A native New Yorker, Diane Arbus photographed the inhabitants of the city, seeking out those at the edges of society. Her work reflects daily life, with a gaze that emphasizes the abnormality of the commonplace. The 1962 picture of the boy with the hand grenade in Central Park seems no different from other children; his exasperation communicates a frustration beyond the specific image. One of her best-known images, it forces us to take note of the disturbances underlying everyday experience.
The boy in question was Colin Wood, the son of tennis player Sidney Wood, who was caught “in a moment of exasperation”, his hands claw-like, his face maniacal. Arbus captured this photograph by having the boy stand while moving around him, claiming she was trying to find the right angle.

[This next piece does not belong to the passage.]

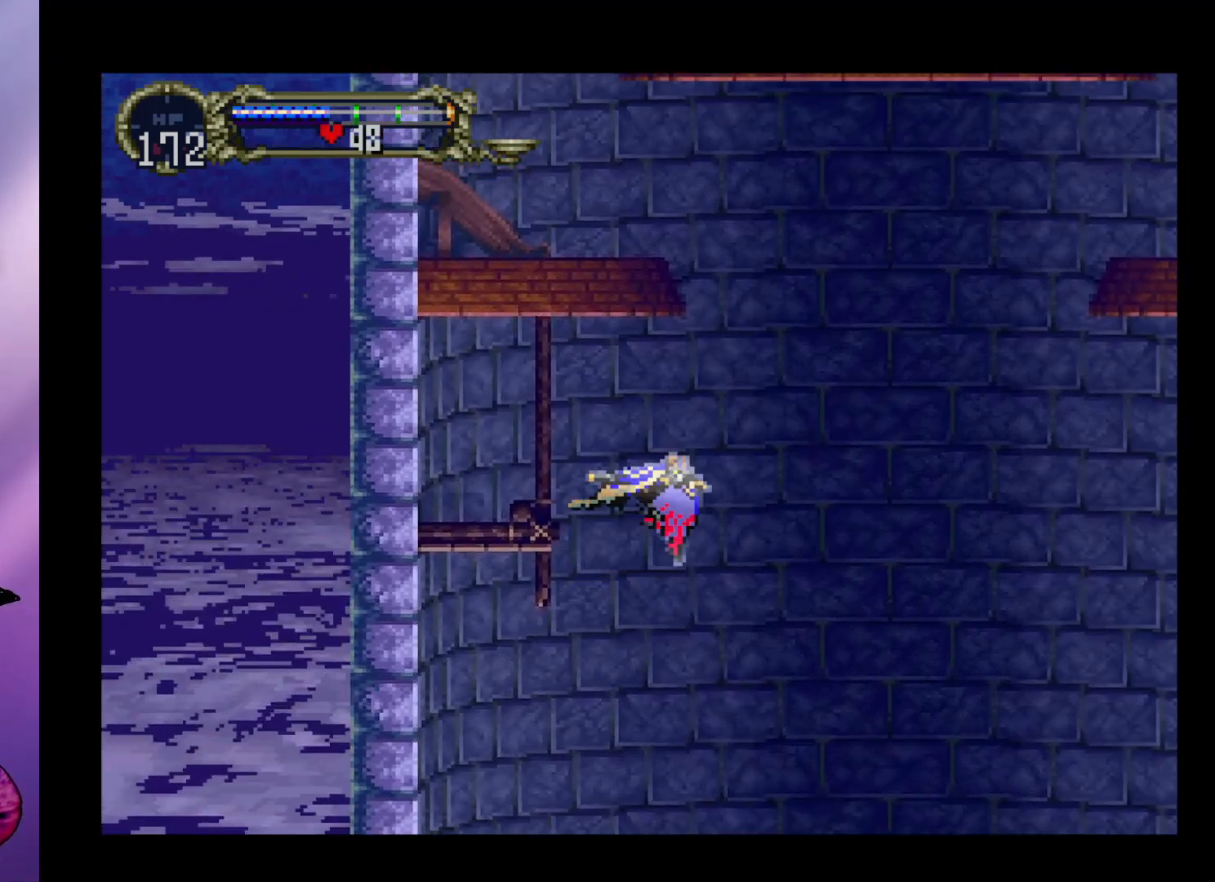
{"buttons": [], "left_stick": "up-right", "events": []}
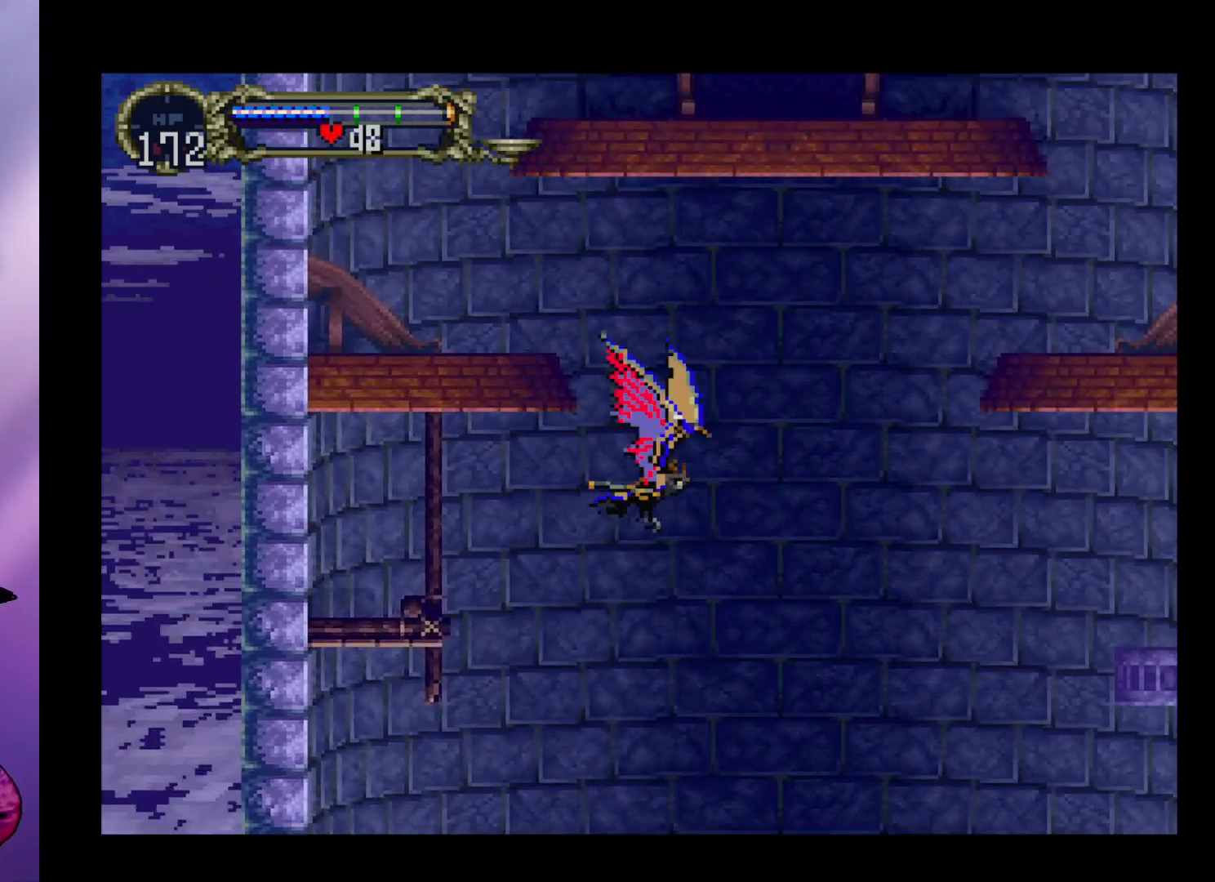
{"buttons": [], "left_stick": "up-left", "events": [[100, "left_stick", "up"], [467, "left_stick", "up-left"]]}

The boy became impatient and told her to “Take the picture already!” In other pictures on contact sheet, he is seen as a happy child.
Wood learnt of his notoriety at age 14, and hated the image during his youth, especially after a classmate photocopied it and plastered it around school. Now, he thinks of it as a great conversation starter. To him, Arbus “captured the loneliness of everyone. It’s all people who want to connect but don’t know how to connect.” He believes that’s also how she felt about herself. Deeply influenced by Weegee and Lisette Model, her teacher, Arbus created images that cut across American culture, calling into question what is usually regarded as normal and giving insight into the psychology of a nation–in this photo, grenade and grimace combined to form a dystopia Arbus imagined from the point of view of the Garden of Eden.